→ **To be done**
Reproduce the text lines of all the material below verbatim, omitting the pictures.

⁂

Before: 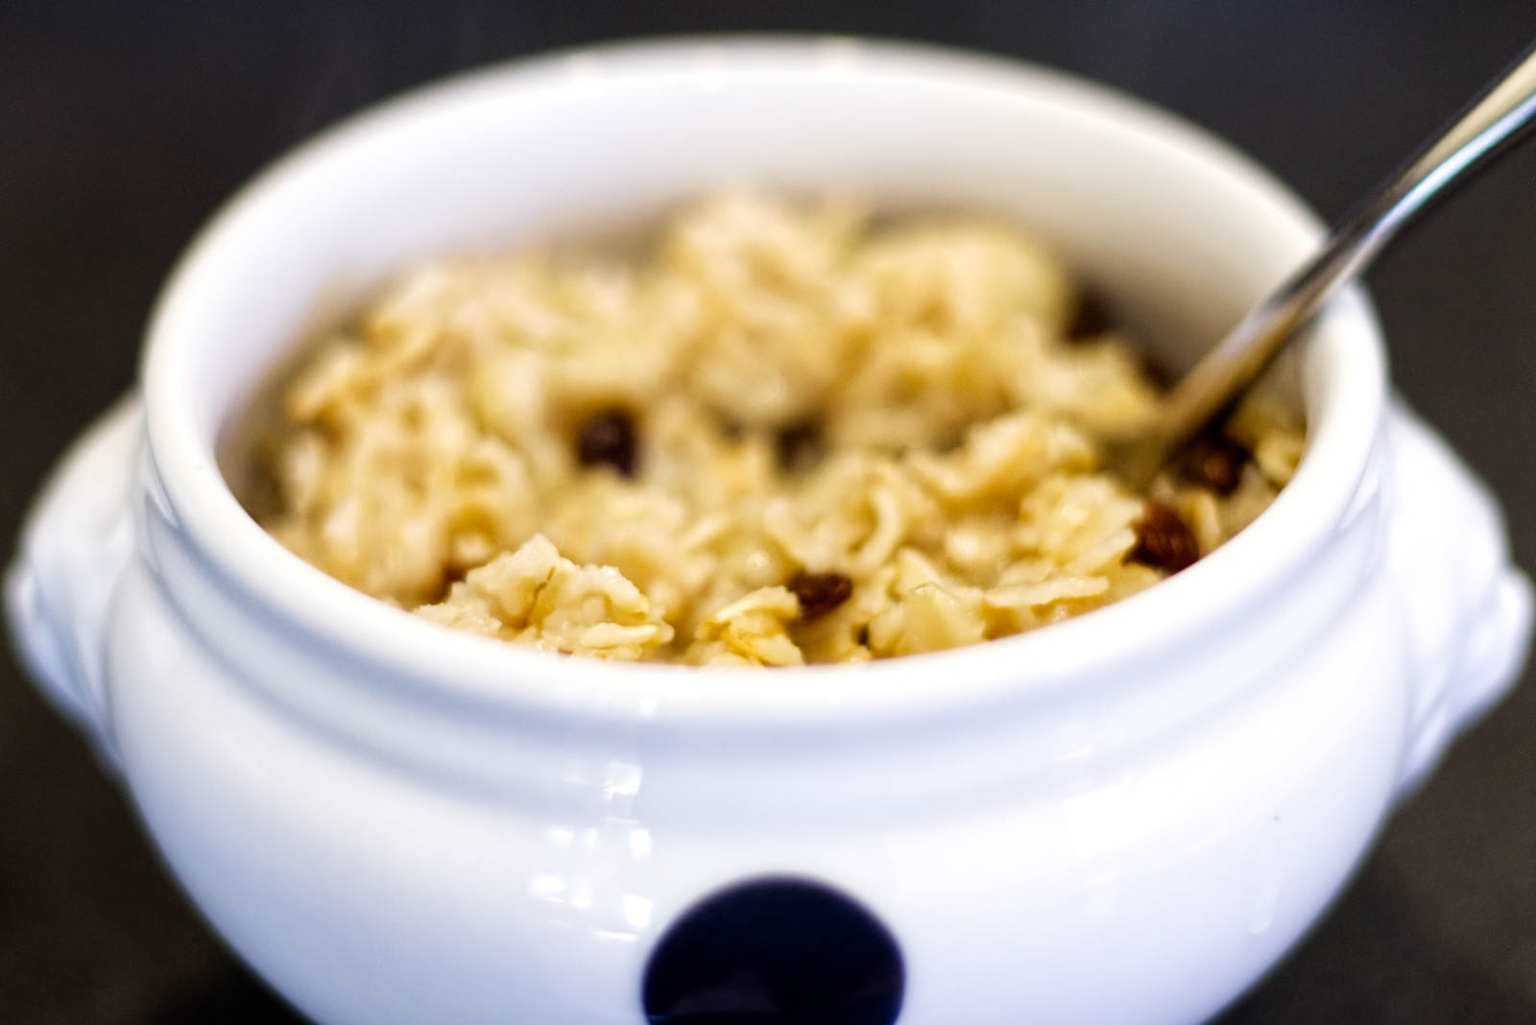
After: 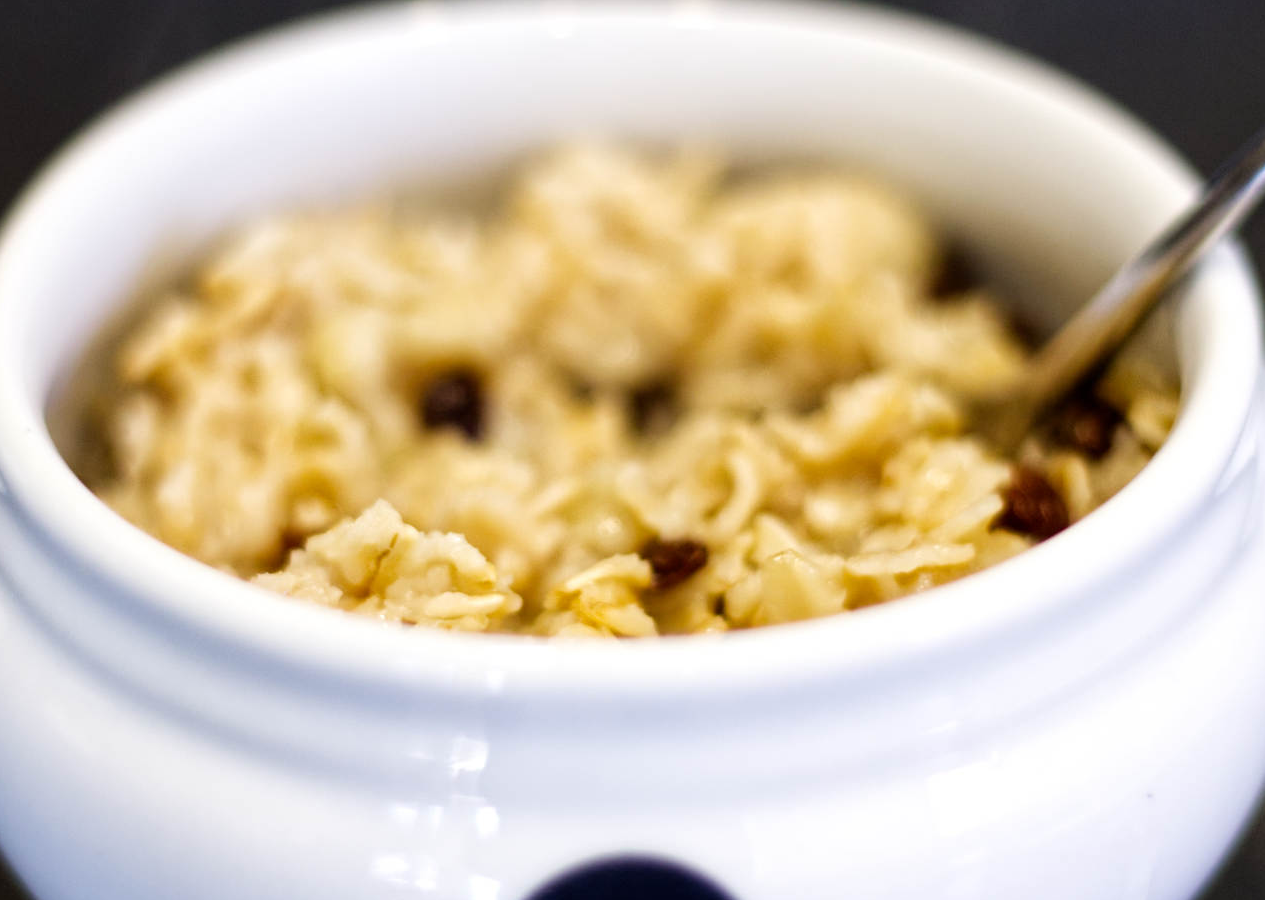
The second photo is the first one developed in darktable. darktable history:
crop: left 11.282%, top 5.395%, right 9.604%, bottom 10.308%
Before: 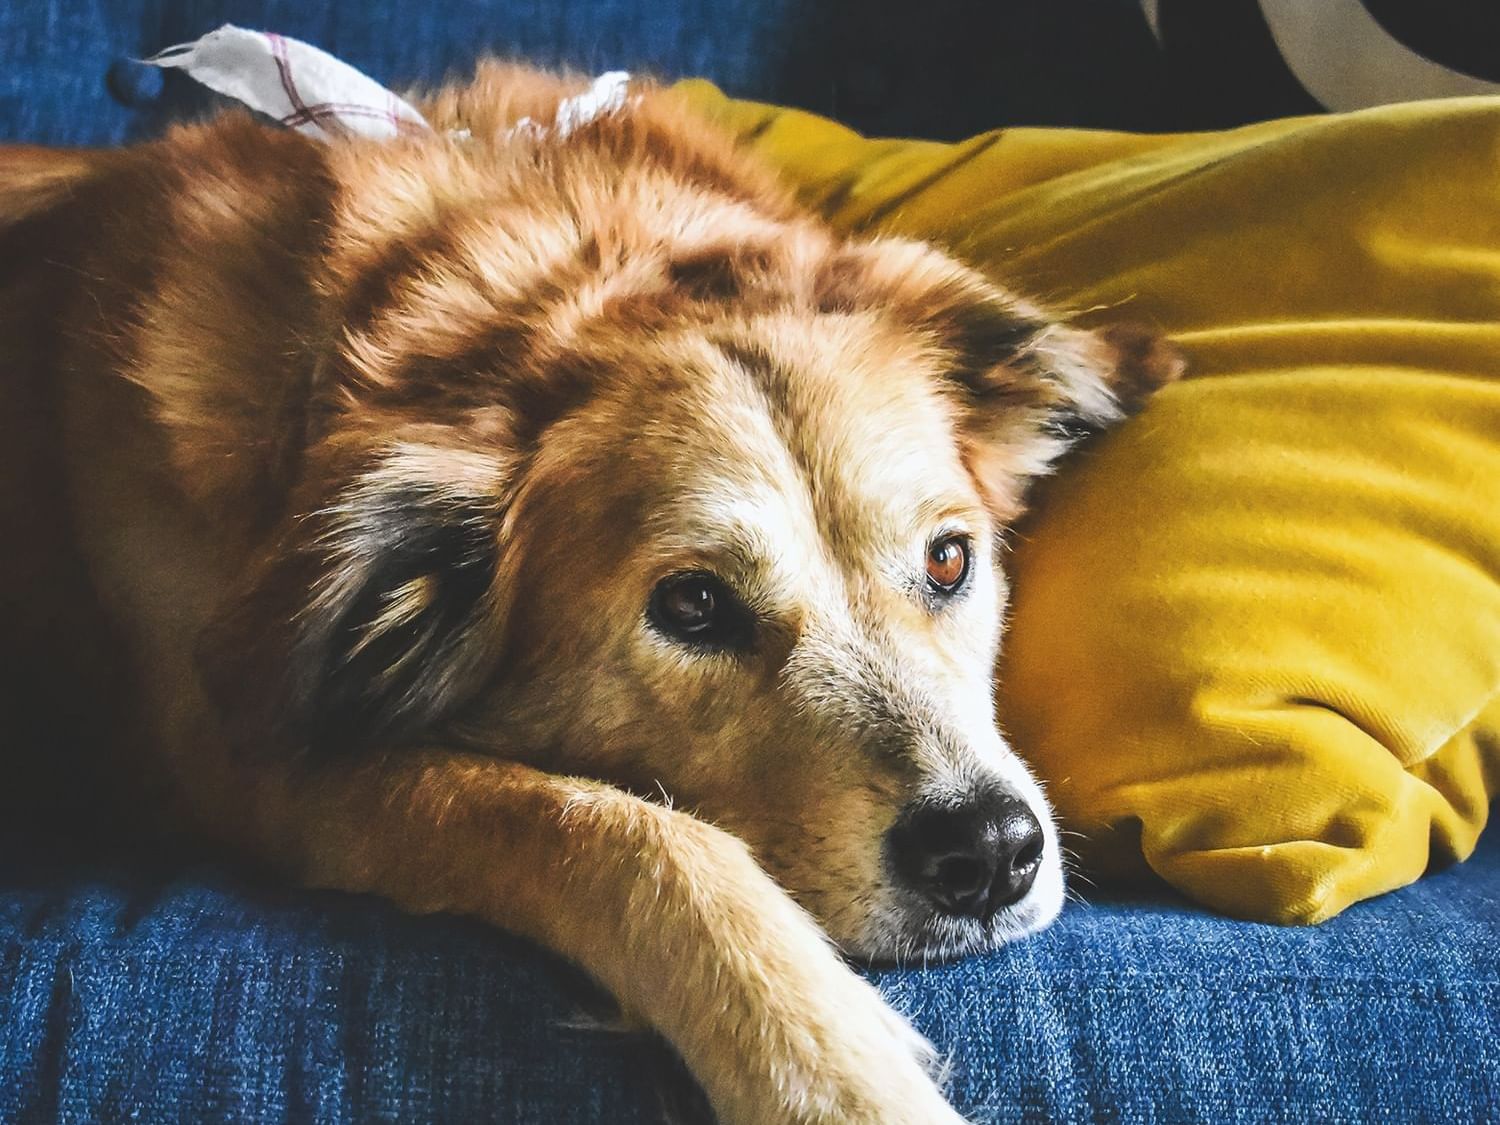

⁂

→ **Task solution**
Before: 
After: 
The second photo is the first one developed in darktable. darktable history:
crop: left 11.282%, top 5.395%, right 9.604%, bottom 10.308%
Before: 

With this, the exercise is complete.